Elcomsoft Wireless Security Auditor offers a dozen different mutations. Enabling all of these mutations at the same time enormously expands the number of passwords to try, making it difficult or impossible to reach the end of the list in reasonable time. For this reason, we strongly recommend using a reasonable number of mutations and choosing only those mutations that are likely to be used in a given case.

In real life, we’ve witnessed the following three mutations being the most popular:

Case mutation: different variations of uppercase and lowercase characters.

Digit mutation: one or more digits added to the beginning or at the end of the password.

Year mutation: a four-digit year appended to the end of the password.

You can read more about mutations in the Attack Settings and Dictionary Mutations sections of the manual.

Masks

Some organizations have strict password security policies requiring the use of a certain number of small characters, capital letters, numbers and special characters. If you know the rules, the mask attack helps you use such policies to your advantage by only checking for passwords that match the known structure.

Note: while the Mutations attack expands the number of passwords to try, Masks do the opposite by skipping checks on passwords that don’t match the set mask.

You can read more about the masks in the Attack Settings.

Combination and Hybrid attacks

In real life, encountering passwords made of a single dictionary word is rare. More often than not, passwords consist of two or three words combined with some numbers and special characters. The Combination and Hybrid attacks target this kind of passwords by allowing you to try passwords made of two words, each of them taken from the dictionary. You can use the same or different dictionaries for the first and second words. We recommend enabling the check for upper-case and lower-case combination, word delimiters and extra mutations.

With the first option, the program will try to capitalize the first letter of each word, i.e. testing all four combinations. The second option (Use word delimiters) allows to set the different characters (like dash and underline, though you can set any other ones as well) to be used between words. Finally, you can apply extra mutations to all resulting passwords (Dictionary mutations options will be used). The program tries to estimate the total number of passwords instantly, but mutations will not be counted.

Hybrid attacks are even more complex, allowing to specify scriptable rules desribing the passwords. Combination and Hybrid attacks are documented in the Attack Settings section of the manual.

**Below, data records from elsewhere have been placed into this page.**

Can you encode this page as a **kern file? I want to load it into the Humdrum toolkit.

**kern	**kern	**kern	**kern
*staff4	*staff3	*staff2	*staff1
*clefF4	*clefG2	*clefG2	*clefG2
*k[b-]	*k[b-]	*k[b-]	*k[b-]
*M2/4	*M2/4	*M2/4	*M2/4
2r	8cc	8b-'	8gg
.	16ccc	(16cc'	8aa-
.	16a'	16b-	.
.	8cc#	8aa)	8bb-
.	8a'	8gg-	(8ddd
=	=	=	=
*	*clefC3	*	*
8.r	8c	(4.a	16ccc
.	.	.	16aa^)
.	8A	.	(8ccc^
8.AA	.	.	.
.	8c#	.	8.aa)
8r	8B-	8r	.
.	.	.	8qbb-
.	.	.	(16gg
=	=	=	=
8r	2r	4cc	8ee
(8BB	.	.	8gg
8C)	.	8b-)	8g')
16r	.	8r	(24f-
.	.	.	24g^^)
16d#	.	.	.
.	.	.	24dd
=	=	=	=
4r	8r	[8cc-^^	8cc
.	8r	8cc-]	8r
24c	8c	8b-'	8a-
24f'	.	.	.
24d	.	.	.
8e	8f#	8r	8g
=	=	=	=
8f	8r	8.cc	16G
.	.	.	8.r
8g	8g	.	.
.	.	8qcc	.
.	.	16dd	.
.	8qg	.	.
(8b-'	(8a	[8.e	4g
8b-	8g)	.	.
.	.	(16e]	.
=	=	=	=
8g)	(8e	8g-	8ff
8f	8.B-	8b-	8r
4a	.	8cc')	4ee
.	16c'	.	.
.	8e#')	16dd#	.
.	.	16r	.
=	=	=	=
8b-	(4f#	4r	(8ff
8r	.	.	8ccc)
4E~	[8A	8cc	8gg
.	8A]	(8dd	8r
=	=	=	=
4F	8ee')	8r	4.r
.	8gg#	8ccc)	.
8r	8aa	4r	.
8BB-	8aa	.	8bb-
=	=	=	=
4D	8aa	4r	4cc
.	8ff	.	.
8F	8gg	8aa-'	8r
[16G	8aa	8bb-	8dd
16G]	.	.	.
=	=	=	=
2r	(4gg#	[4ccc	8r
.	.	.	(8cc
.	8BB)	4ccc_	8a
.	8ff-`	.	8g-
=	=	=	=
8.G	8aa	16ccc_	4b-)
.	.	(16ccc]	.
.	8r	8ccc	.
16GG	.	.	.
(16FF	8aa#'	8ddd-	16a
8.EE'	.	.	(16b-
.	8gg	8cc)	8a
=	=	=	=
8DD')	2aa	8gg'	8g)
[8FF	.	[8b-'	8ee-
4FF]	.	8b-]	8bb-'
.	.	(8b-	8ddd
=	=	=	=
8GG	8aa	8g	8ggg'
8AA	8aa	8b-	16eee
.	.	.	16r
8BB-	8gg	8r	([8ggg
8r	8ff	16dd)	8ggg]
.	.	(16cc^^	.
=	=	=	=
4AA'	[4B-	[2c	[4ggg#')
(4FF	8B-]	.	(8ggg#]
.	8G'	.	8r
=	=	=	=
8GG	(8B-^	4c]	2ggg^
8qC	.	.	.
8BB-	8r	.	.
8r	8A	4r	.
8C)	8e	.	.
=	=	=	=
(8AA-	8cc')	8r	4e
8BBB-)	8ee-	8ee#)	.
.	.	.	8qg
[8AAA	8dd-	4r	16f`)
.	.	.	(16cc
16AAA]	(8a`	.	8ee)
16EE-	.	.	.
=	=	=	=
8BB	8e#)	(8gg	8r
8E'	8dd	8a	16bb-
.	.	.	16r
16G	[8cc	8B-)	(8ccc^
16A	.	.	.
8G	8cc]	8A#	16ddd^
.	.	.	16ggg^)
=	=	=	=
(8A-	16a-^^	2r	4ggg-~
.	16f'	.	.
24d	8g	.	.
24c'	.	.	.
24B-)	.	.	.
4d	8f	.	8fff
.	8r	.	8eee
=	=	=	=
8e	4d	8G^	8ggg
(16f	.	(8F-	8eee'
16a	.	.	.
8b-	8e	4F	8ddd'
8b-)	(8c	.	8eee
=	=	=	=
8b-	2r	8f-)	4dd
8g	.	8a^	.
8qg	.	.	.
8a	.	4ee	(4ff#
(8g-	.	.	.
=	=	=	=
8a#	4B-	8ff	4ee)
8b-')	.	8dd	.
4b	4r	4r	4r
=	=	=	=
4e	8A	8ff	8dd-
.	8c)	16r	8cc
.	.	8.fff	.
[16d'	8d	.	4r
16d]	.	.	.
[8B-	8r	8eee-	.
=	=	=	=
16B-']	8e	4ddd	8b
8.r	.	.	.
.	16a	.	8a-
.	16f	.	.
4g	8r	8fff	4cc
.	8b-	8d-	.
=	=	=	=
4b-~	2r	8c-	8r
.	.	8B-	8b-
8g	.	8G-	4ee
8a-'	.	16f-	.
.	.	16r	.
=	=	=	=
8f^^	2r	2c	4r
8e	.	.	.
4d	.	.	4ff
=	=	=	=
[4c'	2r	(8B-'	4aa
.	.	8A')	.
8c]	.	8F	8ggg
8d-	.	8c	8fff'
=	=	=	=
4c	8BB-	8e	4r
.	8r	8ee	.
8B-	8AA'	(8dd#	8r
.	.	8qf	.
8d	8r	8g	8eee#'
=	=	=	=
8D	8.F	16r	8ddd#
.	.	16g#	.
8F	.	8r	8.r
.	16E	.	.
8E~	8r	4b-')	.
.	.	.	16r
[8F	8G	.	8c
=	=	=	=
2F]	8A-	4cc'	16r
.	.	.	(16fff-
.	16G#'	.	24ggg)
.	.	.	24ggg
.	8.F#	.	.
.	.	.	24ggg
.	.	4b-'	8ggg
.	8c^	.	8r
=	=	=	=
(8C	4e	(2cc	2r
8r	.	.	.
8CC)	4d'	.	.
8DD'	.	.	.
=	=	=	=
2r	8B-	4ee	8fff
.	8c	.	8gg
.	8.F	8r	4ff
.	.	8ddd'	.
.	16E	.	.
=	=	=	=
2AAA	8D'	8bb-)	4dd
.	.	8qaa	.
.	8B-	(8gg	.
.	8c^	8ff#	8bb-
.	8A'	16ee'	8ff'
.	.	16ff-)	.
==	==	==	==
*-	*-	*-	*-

Suggested Wi-Fi Password Auditing Workflow

Our suggested workflow for auditing Wi-Fi passwords consists of the following steps.

  1. Prepare the list of local phone numbers and save it as a text-based dictionary file. Run a plain, straightforward, zero-mutation attack through that dictionary.
  2. Try all-digit passwords. Depending on the available computational resources, you may be able to try passwords containing 8 to 10 digits in a matter of minutes. From the technical standpoint, this is considered a brute-force attack configured as follows: minimal password length = 8; maximum password length = 10; character set: 0123456789
  3. Run an attack through the Top 10,000 and Top 10 million password lists. Again, no mutations, just straightforward dictionary attacks.
  4. Run a dictionary attack with mutations (single dictionary).
  5. Optional: run a dictionary attack with masks.
  6. Run a hybrid attack with two dictionaries and mutations (note: the two dictionaries may be the same or different to help you try combinations of two words).